Start of Reading passage

The European Medium Altitude Long Endurance Remotely Piloted Aircraft System (MALE RPAS), or Eurodrone, is a  twin-turboprop MALE UAV under development by Airbus, Dassault Aviation and Leonardo for Germany, France, Italy and Spain, with a first flight expected by mid-2027.

Development

On 18 May 2015, France, Germany and Italy launched a European MALE RPAS study over two years, joined by Spain since, to define its operational capabilities, system requirements and preliminary design.
In November 2015, the program management was assigned to the European defence procurement agency OCCAR, with European Defence Agency support for air traffic integration and certification.
The definition study was to be contracted in the first half of 2016, the potential development and production then aiming for a 2025 first delivery. 

A two-year definition study was launched in September 2016. Airbus, Dassault Aviation and Leonardo unveiled a full-scale mockup at the April 2018 ILA Berlin Air Show.
On 31 October 2018, OCCAR invited Airbus Defence and Space to submit a tender for the program, to coordinate the major sub-contractors, Dassault and Leonardo.
On 22 November, the System Preliminary Design Review was achieved, allowing the stakeholders to align their requirements and contract in 2019.

In late May 2019, Airbus submitted its offer, but the contract signing may slip from 2019 to 2020.
In the summer, the French Senate criticised the platform as "too heavy, too expensive and therefore, too difficult to export" due to "German specifications".
First flight was then scheduled for 2024, before first deliveries for 2027.

End of Reading passage

Study questions:
(1) Update the Eurodrone development account from "The definition study" through "Dassault and Leonardo.", inclusive, replacing "definition study" with "design study".
(2) According to the Eurodrone text, which agency was assigned management of the program in November 2015?
(3) Which countries is the Eurodrone being developed for, according to the text?

Start of Data section

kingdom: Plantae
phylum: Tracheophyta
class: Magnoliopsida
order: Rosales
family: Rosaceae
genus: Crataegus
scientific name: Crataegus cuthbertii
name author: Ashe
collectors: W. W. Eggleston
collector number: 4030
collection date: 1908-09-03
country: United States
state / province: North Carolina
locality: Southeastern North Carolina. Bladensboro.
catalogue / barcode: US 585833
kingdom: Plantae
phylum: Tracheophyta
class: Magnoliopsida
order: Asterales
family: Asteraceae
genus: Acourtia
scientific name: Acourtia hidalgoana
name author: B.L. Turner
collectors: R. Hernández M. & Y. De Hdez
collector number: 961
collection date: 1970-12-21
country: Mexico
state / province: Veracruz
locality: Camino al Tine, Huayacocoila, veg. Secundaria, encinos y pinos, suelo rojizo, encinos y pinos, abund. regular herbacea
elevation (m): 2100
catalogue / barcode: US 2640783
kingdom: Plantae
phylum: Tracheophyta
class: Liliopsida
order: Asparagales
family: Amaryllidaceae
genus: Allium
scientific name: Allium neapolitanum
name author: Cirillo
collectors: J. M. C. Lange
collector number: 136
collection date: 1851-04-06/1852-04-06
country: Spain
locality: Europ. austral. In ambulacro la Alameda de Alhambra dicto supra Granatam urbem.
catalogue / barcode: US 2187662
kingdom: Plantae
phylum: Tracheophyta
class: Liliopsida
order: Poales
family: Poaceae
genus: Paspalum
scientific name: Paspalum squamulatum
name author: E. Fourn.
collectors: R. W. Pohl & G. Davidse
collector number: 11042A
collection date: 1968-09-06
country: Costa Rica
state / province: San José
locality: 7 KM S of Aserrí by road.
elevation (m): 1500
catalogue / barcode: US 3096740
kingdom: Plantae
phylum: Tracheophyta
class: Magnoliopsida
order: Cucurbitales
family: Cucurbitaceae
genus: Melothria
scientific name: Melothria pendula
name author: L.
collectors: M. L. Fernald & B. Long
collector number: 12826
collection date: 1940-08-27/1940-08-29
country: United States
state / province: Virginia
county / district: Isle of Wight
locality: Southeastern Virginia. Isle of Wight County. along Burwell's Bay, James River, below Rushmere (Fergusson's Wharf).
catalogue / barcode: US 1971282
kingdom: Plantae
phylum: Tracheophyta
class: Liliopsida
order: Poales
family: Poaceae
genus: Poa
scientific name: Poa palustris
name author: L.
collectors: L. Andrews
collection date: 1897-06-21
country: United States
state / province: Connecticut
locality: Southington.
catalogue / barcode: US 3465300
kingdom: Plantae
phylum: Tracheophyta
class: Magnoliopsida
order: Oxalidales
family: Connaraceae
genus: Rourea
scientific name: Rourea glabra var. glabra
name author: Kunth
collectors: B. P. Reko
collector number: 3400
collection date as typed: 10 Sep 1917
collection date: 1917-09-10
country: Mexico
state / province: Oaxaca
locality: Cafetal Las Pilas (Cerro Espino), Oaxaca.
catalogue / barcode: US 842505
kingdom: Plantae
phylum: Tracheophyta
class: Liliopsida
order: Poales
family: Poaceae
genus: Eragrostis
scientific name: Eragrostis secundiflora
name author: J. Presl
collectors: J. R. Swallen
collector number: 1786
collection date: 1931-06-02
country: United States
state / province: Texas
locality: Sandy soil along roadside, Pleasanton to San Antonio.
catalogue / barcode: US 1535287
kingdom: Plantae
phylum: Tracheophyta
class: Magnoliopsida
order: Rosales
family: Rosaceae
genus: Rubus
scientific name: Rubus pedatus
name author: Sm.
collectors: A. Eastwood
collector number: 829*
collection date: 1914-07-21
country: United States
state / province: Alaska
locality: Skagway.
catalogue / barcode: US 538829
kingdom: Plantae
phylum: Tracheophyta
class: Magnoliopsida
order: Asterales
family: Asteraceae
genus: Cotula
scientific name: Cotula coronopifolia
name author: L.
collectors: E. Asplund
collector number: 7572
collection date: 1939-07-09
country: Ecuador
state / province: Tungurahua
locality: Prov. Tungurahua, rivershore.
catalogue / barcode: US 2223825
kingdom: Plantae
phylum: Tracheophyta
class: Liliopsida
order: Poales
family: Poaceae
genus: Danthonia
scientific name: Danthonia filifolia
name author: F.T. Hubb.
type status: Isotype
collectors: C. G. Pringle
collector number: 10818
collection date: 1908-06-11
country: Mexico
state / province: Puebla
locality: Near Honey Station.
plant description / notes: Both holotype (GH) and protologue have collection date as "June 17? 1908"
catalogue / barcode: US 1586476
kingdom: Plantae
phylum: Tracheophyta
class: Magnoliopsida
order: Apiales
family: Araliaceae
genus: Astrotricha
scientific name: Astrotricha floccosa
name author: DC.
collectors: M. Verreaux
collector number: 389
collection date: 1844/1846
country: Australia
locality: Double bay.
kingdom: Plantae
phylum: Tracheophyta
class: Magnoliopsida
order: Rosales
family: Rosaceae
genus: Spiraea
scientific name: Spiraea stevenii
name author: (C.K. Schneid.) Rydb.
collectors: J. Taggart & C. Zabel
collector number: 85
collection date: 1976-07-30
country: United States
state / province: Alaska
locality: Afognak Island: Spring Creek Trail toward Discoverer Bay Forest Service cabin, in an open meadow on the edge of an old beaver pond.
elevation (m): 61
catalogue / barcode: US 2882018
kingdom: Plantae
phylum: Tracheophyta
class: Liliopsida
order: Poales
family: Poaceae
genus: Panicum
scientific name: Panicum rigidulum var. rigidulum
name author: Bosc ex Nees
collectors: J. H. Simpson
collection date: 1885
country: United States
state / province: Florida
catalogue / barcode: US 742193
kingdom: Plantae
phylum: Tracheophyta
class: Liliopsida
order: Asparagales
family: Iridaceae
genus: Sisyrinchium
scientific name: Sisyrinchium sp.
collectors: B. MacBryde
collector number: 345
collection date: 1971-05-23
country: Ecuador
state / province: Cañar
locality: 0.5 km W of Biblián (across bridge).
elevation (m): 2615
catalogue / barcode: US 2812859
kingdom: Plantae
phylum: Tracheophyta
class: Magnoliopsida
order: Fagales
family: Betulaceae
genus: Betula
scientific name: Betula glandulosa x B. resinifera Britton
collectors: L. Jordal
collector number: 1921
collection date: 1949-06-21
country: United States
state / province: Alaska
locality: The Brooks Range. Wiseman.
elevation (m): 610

End of Data section

Results for the exercise:
(1)
The design study was to be contracted in the first half of 2016, the potential development and production then aiming for a 2025 first delivery. 

A two-year design study was launched in September 2016. Airbus, Dassault Aviation and Leonardo unveiled a full-scale mockup at the April 2018 ILA Berlin Air Show.
On 31 October 2018, OCCAR invited Airbus Defence and Space to submit a tender for the program, to coordinate the major sub-contractors, Dassault and Leonardo.

(2) OCCAR, the European defence procurement agency

(3) Germany, France, Italy, Spain